Reproduce the portion of the text on science weapons that lies between "You might assume" and "Science Weapons Do?", inclusive.

#### SELECTED TEXT
**********
In addition to making enemies very small, the shrink ray also increases the pitch of their sound effects and deals a small amount of damage. But the more practical benefit comes from reducing their damage threshold; in other words, enemies that are normally resistant to damage are much more susceptible to it the smaller they get.

“It changes effectiveness based on your science skill,” says lead designer Charles Staples. “As you gain a higher science skill, it shrinks them more. It reduces their damage threshold more.”

You might assume that an effect that powerful will not work on more powerful foes – that they might have immunities to shrink ray. That assumption is incorrect. If you want to use it on one of the formidable mega-fauna, go for it; you get what Cain refers to as a “mini-mega.” But what about the final boss? “Right now, yes,” Staples says. “But then it will just be a matter of making it balanced enough where it still feels like a meaningful end to the game for most players.”

What Can Other Science Weapons Do?
The team at Obsidian isn’t currently sharing any specific of science weapons beyond the shrink ray. However, we do know that one of the melee options is internally referred to as “the Ugly Stick,” so that hints at some interesting effects. We also know that the threshold for craziness is pretty high – you can’t just add some goofy ammo and make the cut. “We had one science weapon that didn’t go far enough, and now it’s a regular weapon in the game,” Cain says. “The Force Ultimatum. It was originally going to be a science weapon because it shot out bouncing fireballs. It’s fun! But it’s not crazy enough.”
**********
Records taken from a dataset
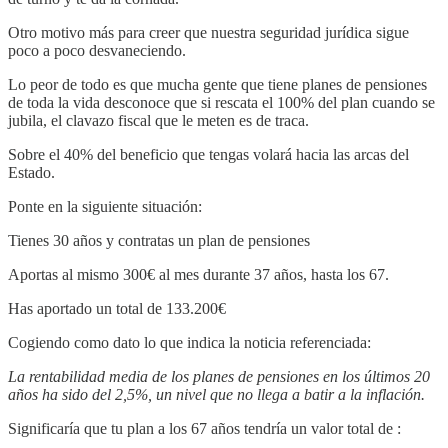
Otro motivo más para creer que nuestra seguridad jurídica sigue
poco a poco desvaneciendo.
Lo peor de todo es que mucha gente que tiene planes de pensiones
de toda la vida desconoce que si rescata el 100% del plan cuando se
jubila, el clavazo fiscal que le meten es de traca.
Sobre el 40% del beneficio que tengas volará hacia las arcas del
Estado.
Ponte en la siguiente situación:
Tienes 30 años y contratas un plan de pensiones
Aportas al mismo 300€ al mes durante 37 años, hasta los 67.
Has aportado un total de 133.200€
Cogiendo como dato lo que indica la noticia referenciada:
La rentabilidad media de los planes de pensiones en los últimos 20
años ha sido del 2,5%, un nivel que no llega a batir a la inflación.
Significaría que tu plan a los 67 años tendría un valor total de :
**********
#### PROBLEM SOLUTION
You might assume that an effect that powerful will not work on more powerful foes – that they might have immunities to shrink ray. That assumption is incorrect. If you want to use it on one of the formidable mega-fauna, go for it; you get what Cain refers to as a “mini-mega.” But what about the final boss? “Right now, yes,” Staples says. “But then it will just be a matter of making it balanced enough where it still feels like a meaningful end to the game for most players.”

What Can Other Science Weapons Do?